L’extinction des espèces bioluminescentes représente non seulement une perte de biodiversité et des services écosystémiques fournis par ces animaux, mais représente également une perte d’opportunités technologiques et économiques.
La bioluminescence – production et émission de lumière froide visible par les êtres vivants – est utile à de nombreux processus analytiques déployés dans la recherche scientifique, la médecine, l’industrie et la gestion environnementale. La lumière froide signifie que moins de 20 % de la lumière génère un rayonnement thermique (c’est-à-dire de la chaleur).
La bioluminescence dérive de l’oxydation de la luciférine, un composé présent chez ces insectes et autres animaux ainsi que chez certains champignons. Le processus d’oxydation est catalysé par des enzymes appelées luciférases.
Au fil des années, le groupe dirigé par Viviani a isolé et cloné le plus grand nombre de luciférases parmi tous les groupes au monde. Les luciférases proviennent de différents insectes, notamment des mouches qui produisent de la lumière bleue.

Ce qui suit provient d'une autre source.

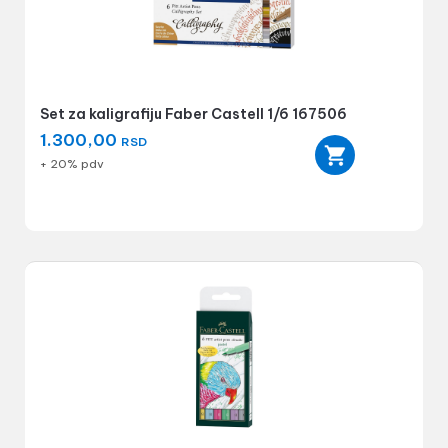
Set za kaligrafiju Faber Castell 1/6 167506
1.300,00
RSD
+ 20% pdv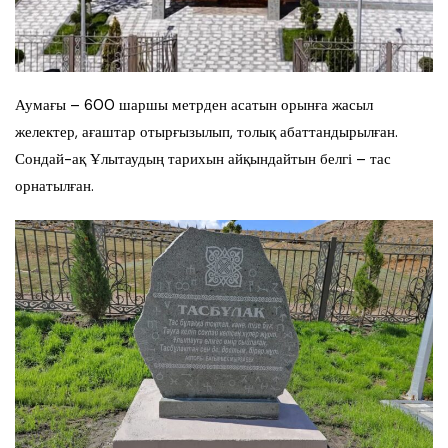
Аумағы – 600 шаршы метрден асатын орынға жасыл
желектер, ағаштар отырғызылып, толық абаттандырылған.
Сондай-ақ Ұлытаудың тарихын айқындайтын белгі – тас
орнатылған.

Les coléoptères luminescents produisent des couleurs telles que le vert, le jaune, l’orange et le rouge. Leurs luciférases sont utilisées par exemple pour marquer des cellules et des protéines.
Viviani coordonne actuellement un projet soutenu par la FAPESP visant à développer des réactifs bioluminescents pour les tests immunologiques, l’analyse environnementale et la bioimagerie. Les réactifs seront à base de luciférases d’espèces brésiliennes. La plupart de ces matériaux sont actuellement importés.
« Il est important de comprendre que le Cerrado n’est pas seulement de la brousse ou de la brousse. C’est un réservoir d’eau dans le sol, une source d’évaporation qui génère de la pluie, mais aussi une immense réserve d’espèces exclusives. Nous pouvons apprendre énormément de tout ce trésor », a déclaré Viviani.